* _Instrucciones de tareas_:
**A.** Transcribe sin cambios el tramo del texto de referencia que va desde "Ante este panorama, el" hasta "autónomas y descentralizadas.", ambos incluidos.
**B.** Enumera los ámbitos de desarrollo que, según el texto de referencia, la República Dominicana necesita alcanzar de forma sostenida.

* _Texto de referencia_:
Nadie cuestiona hoy en día las deficiencias que acusa el sistema educativo dominicano, que incluye el nivel superior, con contadas excepciones, por lo que superar esa barrera representa un desafío esencial para que la República Dominicana pueda avanzar hacia un estado sostenido de desarrollo económico, político, social y cultural.
Indudablemente que se requiere de compromiso social para promover la meritocracia educativa, posibilitando el logro de avances sustanciales en la calidad de la educación que impacte a los estudiantes y profesionales, independientemente de su procedencia y condición socioeconómica y cultural, creando las oportunidades a los fines de que desarrollen las capacidades, competencias y valores que demanda esta sociedad global del siglo XXI.
Ante este panorama, el Estado, hace alrededor de un par de décadas, creó el Programa de Becas Nacionales e Internacionales, adscrito al Ministerio de Educación Superior, Ciencia y Tecnología, al que se han sumado otras instituciones autónomas y descentralizadas.

* _Conjunto de datos_:
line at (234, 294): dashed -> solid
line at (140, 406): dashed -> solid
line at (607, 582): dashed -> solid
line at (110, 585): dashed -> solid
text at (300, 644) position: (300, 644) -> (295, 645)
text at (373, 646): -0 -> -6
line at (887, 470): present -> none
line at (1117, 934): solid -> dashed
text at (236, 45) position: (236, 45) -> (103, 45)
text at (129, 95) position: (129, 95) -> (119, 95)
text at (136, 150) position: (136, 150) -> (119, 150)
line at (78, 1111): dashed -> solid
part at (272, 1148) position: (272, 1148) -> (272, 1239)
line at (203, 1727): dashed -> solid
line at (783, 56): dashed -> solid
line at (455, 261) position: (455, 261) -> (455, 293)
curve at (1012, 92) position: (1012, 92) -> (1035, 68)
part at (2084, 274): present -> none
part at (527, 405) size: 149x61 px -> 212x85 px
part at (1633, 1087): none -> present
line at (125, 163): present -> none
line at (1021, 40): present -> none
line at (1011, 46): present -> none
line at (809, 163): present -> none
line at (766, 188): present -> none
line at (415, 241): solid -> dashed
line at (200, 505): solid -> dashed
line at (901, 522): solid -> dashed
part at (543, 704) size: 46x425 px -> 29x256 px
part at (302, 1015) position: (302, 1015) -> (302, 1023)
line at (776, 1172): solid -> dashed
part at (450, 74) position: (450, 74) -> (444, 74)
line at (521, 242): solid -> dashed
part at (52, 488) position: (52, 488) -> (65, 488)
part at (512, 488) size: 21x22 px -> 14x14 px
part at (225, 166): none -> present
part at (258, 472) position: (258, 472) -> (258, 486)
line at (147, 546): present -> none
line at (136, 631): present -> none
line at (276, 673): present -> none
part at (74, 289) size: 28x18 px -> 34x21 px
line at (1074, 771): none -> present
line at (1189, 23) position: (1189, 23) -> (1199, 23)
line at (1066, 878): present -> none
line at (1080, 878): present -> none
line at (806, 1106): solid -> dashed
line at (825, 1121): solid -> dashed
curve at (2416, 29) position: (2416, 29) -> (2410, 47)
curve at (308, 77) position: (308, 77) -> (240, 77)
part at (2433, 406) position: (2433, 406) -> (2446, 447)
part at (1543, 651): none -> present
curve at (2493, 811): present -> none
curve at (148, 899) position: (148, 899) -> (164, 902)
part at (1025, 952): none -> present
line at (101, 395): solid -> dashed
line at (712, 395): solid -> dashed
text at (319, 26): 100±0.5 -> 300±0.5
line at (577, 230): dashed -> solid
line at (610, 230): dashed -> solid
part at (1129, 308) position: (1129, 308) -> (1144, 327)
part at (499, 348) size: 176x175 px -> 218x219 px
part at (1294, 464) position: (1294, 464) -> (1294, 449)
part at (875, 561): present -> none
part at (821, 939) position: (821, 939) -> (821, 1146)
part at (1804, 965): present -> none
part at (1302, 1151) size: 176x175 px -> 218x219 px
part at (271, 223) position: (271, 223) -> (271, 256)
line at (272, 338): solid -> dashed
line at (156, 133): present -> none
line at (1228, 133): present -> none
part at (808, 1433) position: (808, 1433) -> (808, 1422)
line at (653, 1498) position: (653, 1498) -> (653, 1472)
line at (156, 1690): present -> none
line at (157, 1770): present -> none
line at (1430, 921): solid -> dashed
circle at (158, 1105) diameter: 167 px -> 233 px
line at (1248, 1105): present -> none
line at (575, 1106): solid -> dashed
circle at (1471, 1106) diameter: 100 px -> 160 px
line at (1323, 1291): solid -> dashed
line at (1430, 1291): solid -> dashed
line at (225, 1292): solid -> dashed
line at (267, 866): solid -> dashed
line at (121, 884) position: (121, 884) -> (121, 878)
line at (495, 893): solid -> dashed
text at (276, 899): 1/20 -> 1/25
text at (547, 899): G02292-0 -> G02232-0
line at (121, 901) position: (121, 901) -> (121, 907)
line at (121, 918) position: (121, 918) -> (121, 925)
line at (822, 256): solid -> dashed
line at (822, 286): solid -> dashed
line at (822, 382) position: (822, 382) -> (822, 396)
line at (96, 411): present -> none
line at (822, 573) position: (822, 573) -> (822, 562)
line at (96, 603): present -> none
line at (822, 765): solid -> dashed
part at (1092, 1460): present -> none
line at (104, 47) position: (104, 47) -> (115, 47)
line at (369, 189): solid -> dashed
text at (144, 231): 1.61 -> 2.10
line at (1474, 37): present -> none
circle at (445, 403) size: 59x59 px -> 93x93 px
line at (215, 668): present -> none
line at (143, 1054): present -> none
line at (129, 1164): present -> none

* _Respuestas de tareas_:
**A.**
Ante este panorama, el Estado, hace alrededor de un par de décadas, creó el Programa de Becas Nacionales e Internacionales, adscrito al Ministerio de Educación Superior, Ciencia y Tecnología, al que se han sumado otras instituciones autónomas y descentralizadas.

**B.** Económico, político, social y cultural.